I actually already have 2 of them: ru-vid.com/video/%D0%B2%D0%B8%D0%B4%D0%B5%D0%BE-Nuf8-VJ9Xcg.html ru-vid.com/video/%D0%B2%D0%B8%D0%B4%D0%B5%D0%BE-mosdCqs_2BE.html :)
@@SoatMon After researching, if you swap your dc transformer for a 24vac transformer and the relay for an ac coil instead of dc, you can send the coil/transformer leg to a "c" wire to complete power for a smart thermostat. So you would end up using the red blue and yellow thermostat wires. also you will have to hook a green wire to the thermostat that goes nowhere. smart thermostats wont turn the AC on unless they sense that a fan wire is connected
are you able to assist me with my same project ???? I set up the same to run a duct fan. went over all connections several times and the fan on the heater goes on then instead of off the fan lowers to a almost off speed / stays on real low. I unplug the project and alls well to run just cant get the duct fan to go on and off with thermostat/project. also does it matter if the heat pump is a ruud systems ???
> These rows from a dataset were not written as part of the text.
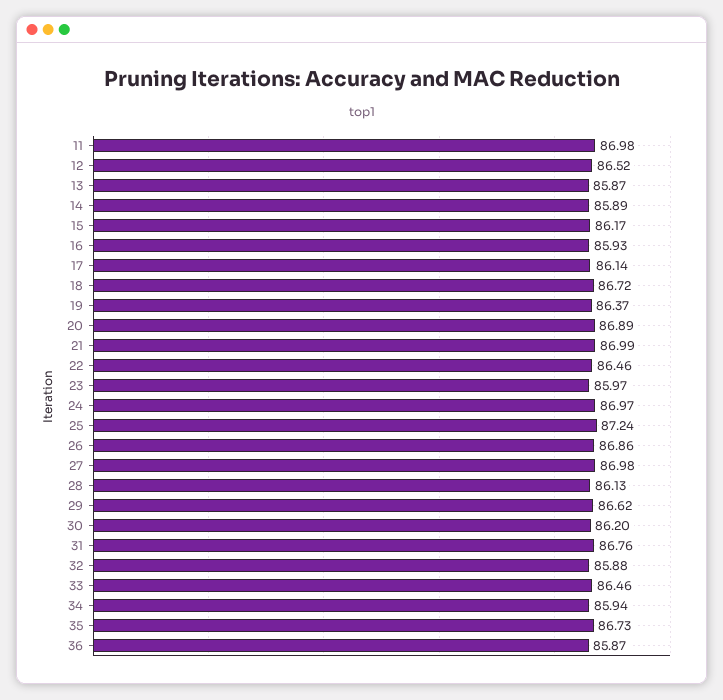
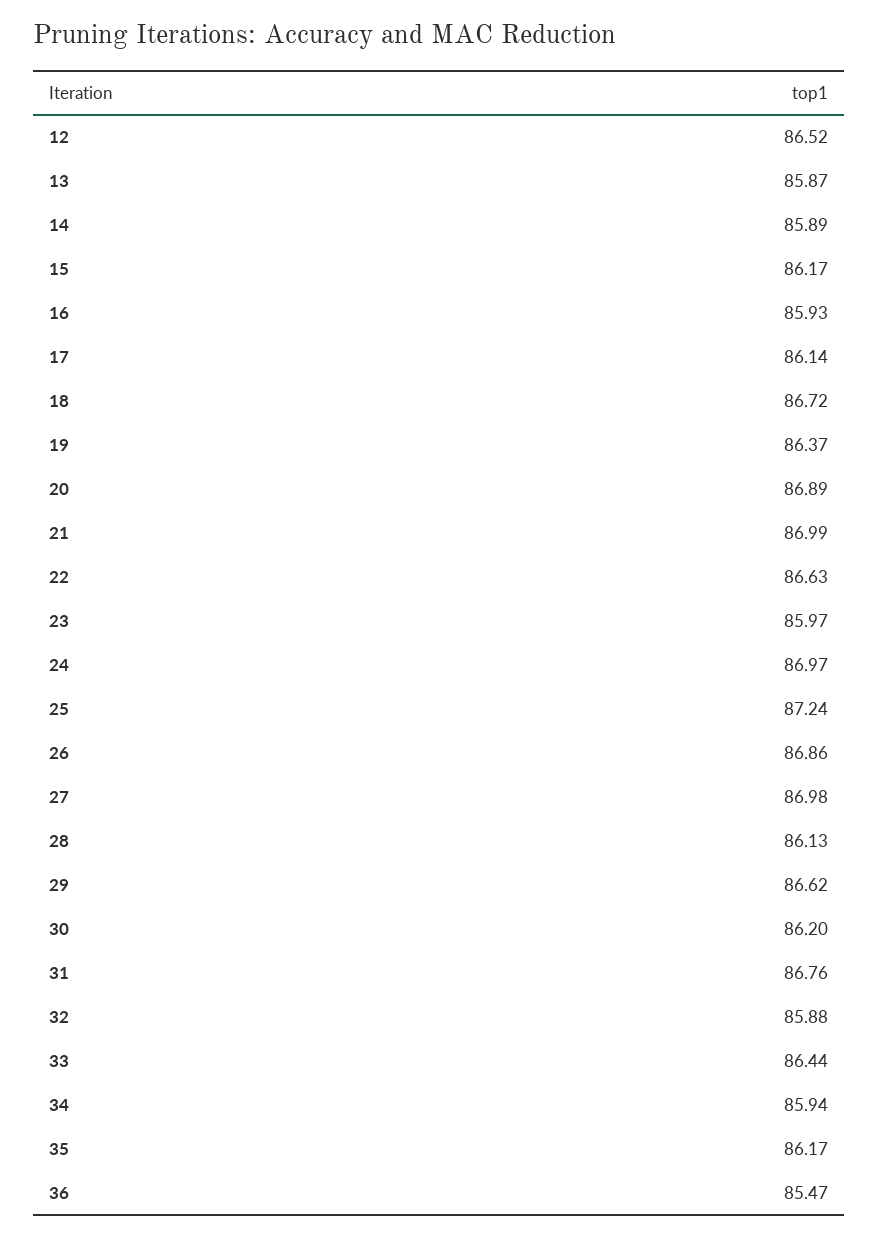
  {
-   "11": 86.98,
    "12": 86.52,
    "13": 85.87,
    "14": 85.89,
    "15": 86.17,
    "16": 85.93,
    "17": 86.14,
    "18": 86.72,
    "19": 86.37,
    "20": 86.89,
    "21": 86.99,
-   "22": 86.46,
+   "22": 86.63,
    "23": 85.97,
    "24": 86.97,
    "25": 87.24,
    "26": 86.86,
    "27": 86.98,
    "28": 86.13,
    "29": 86.62,
    "30": 86.2,
    "31": 86.76,
    "32": 85.88,
-   "33": 86.46,
+   "33": 86.44,
    "34": 85.94,
-   "35": 86.73,
+   "35": 86.17,
-   "36": 85.87
+   "36": 85.47
  }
I'm not sure what is going on but you don't want to use a thermostat that is connected to an AC or heating unit. They have 24 volts running to them and that may be the issue. If it is a stand alone like I showed, I would trace the wiring and see if you can find it. It's kind of hard to troubleshoot without seeing it.
Can I use this to my window unit ac to make it get my room below 65 degrees? It cuts the cooling off at 63-65 and I need it colder. Does this work like the coolbot? Or is it just to provide power if it gets hot
@@dougs7367his is 120v@10 amp x 28v@3amp. Look at your wall wart and buy according to it. If your supply is less than an amp, it might not engage a 3 amp relay.
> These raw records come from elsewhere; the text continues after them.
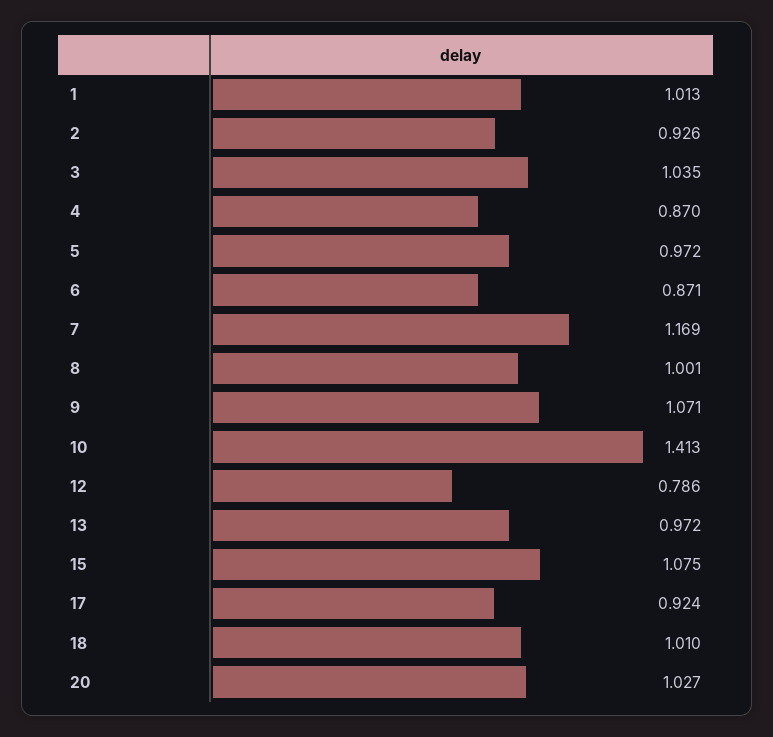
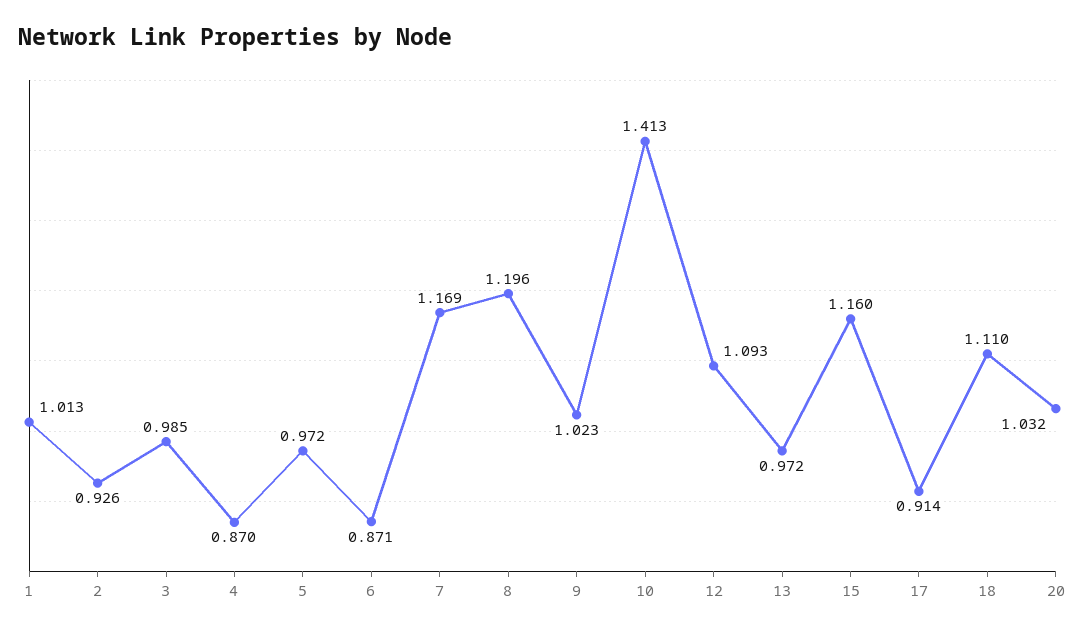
  {
    "1": 1.013,
    "2": 0.926,
-   "3": 1.035,
+   "3": 0.985,
    "4": 0.87,
    "5": 0.972,
    "6": 0.871,
    "7": 1.169,
-   "8": 1.001,
+   "8": 1.196,
-   "9": 1.071,
+   "9": 1.023,
    "10": 1.413,
-   "12": 0.786,
+   "12": 1.093,
    "13": 0.972,
-   "15": 1.075,
+   "15": 1.16,
-   "17": 0.924,
+   "17": 0.914,
-   "18": 1.01,
+   "18": 1.11,
-   "20": 1.027
+   "20": 1.032
  }

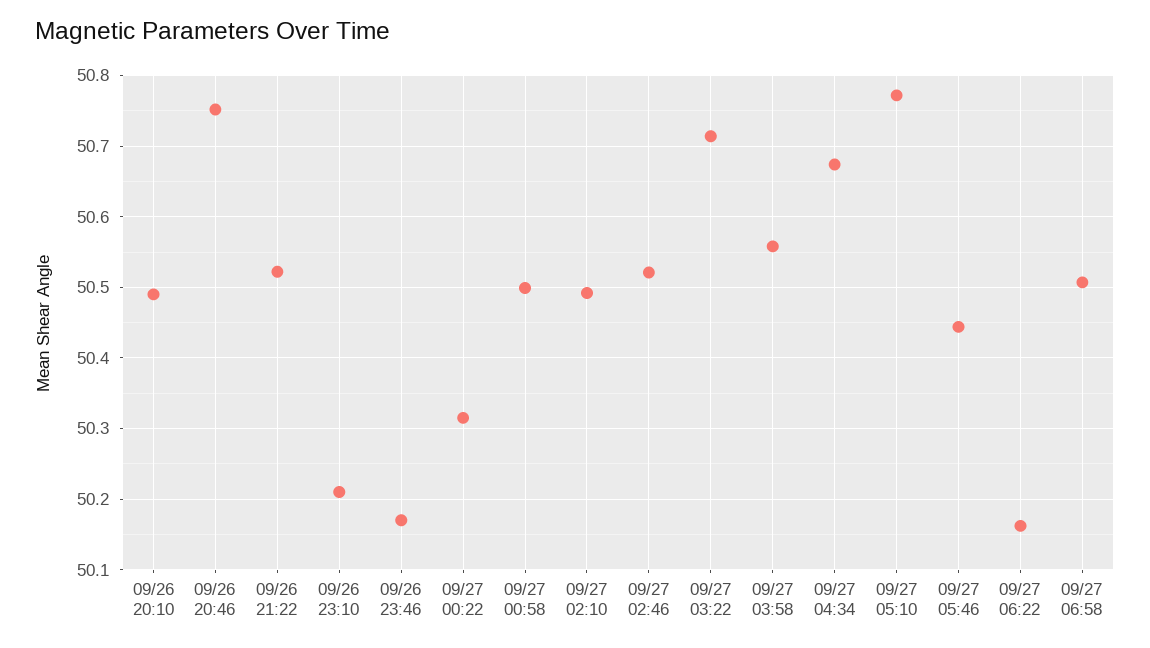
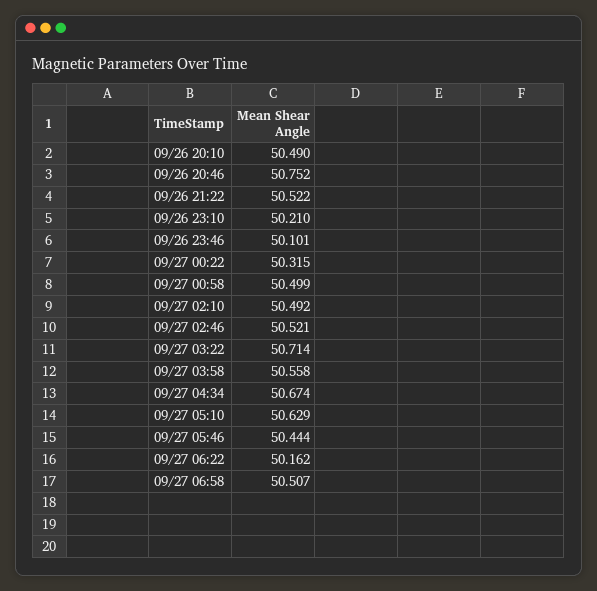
  {
    "09/26 20:10": 50.49,
    "09/26 20:46": 50.752,
    "09/26 21:22": 50.522,
    "09/26 23:10": 50.21,
-   "09/26 23:46": 50.17,
+   "09/26 23:46": 50.101,
    "09/27 00:22": 50.315,
    "09/27 00:58": 50.499,
    "09/27 02:10": 50.492,
    "09/27 02:46": 50.521,
    "09/27 03:22": 50.714,
    "09/27 03:58": 50.558,
    "09/27 04:34": 50.674,
-   "09/27 05:10": 50.77,
+   "09/27 05:10": 50.629,
    "09/27 05:46": 50.444,
    "09/27 06:22": 50.162,
    "09/27 06:58": 50.507
  }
You can do that with the device DS100. Plus buying already made device is cheaper and it comes with a warranty. It is exactly what I have for the same purpose you described. You get the updates from the NEST not from the Thermostat Controlled Outlet. With that said you do not need to build something that already exists.
I hope after 1year you realized that the ds100 is only rated at 5 amps and would die trying to run an ac. A safe, high amp temperature switch is expensive. Don't post ignorant comments. Or go ahead and keep the laughs coming.